The knee has two C-shaped cushions that act as shock absorbers called menisci. They are located in-between the thigh bone (femur) and lower leg bone (tibia). They are at risk of injury and can lead to symptoms such as pain, locking, catching, giving-way and knee swelling
The knee has an anterior and posterior cruciate ligament that act as stabilisers of the knee. These can be injured leading to the symptoms of instability, giving way and swelling. Patients often experience a ‘popping’ sensation and immediate swelling in the knee. Once the Anterior cruciate ligament is torn it does not heal, but some patients are able to carry on in their daily activities without any trouble. However some patients struggle with pivoting activities with the knee giving-way and this can in turn lead to secondary damage in the knee. If the knee is unstable then the anterior cruciate ligament can be reconstructed with a hamstring/patella tendon graft. Mr Patel does an anatomic reconstruction via ‘key-hole’ surgery, giving you the best chance to return to sporting activities, and this is done as a day-case procedure. All patients following anterior cruciate ligament injury benefit from specialised physiotherapy to help regain knee stability.
Knee Realignment Surgery
Some individuals are predisposed to developing arthritis in their knee joints due to the shape of their lower limbs. They may appear ‘Bow-legged’ or ‘Knock-kneed,’ and the rate of wear and tear is accelerated due to the presence of this deformity. The lower limb can be realigned, by cutting the bone and correcting the deformity. This will help unload the painful part of the knee. This procedure is called an ‘osteotomy’ and can be performed on the thigh bone or the lower leg bone depending upon where the deformity is. This form of surgery allows you to keep your own knee for longer and hopefully maintain a more active lifestyle.
Patellofemoral Realignment Surgery
Some patients suffer with knee-cap dislocations following an injury. The nature of the injury may have been trivial and it unmasks a predisposing factor to knee cap instability.
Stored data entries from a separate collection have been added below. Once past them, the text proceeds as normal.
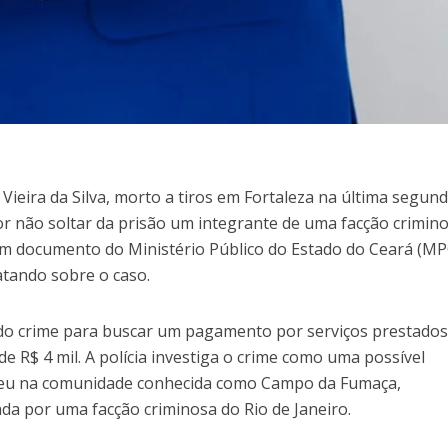
 Vieira da Silva, morto a tiros em Fortaleza na última segun
 por não soltar da prisão um integrante de uma facção crimino
m documento do Ministério Público do Estado do Ceará (MP
atando sobre o caso.
al do crime para buscar um pagamento por serviços prestado
de R$ 4 mil. A polícia investiga o crime como uma possível
deu na comunidade conhecida como Campo da Fumaça,
a por uma facção criminosa do Rio de Janeiro.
Some individuals are very flexible and have lax ligaments thus putting them at risk for further knee-cap dislocations. Others may have an abnormally high patella or a shallow ‘trochlea,’ which is the groove in which the patella sits. A careful root cause analysis needs to be performed and treatment plan tailored appropriately. Treatments vary from physiotherapy to patellofemoral ligament reconstruction and tibial tubercle osteotomy (the insertion of the patella is realigned to improve patella tracking).
Knee Replacement Surgery
The knee is made up of the femur (thigh bone), the tibia (shin bone), and patella (kneecap). The meniscus, the soft cartilage between the femur and tibia, serves as a cushion and helps absorb shock during motion. In the presence of arthritis, where the cartilage has worn out, the knee can become very painful with symptoms of giving way, stiffness and swelling.
Unicompartmental Knee Replacement
There are 3 compartments within the knee and arthritis may be limited to one of these compartments. In such instances patients may be appropriate for unicompartmental knee replacement surgery. The advantages of this form of knee replacement surgery are it is more minimally invasive and it has been shown that patients can recover faster from this procedure with a better range of movement and reduced blood loss. However not all patients are suitable for this form of surgery and the knee arthritis may start to effect the other compartments with time. The long term results following partial knee replacement are good and equivalent with those for total knee replacement surgery. Mr Patel performs both partial and total knee replacement surgery and is thus in a position to perform an operation suitable for an individual’s needs.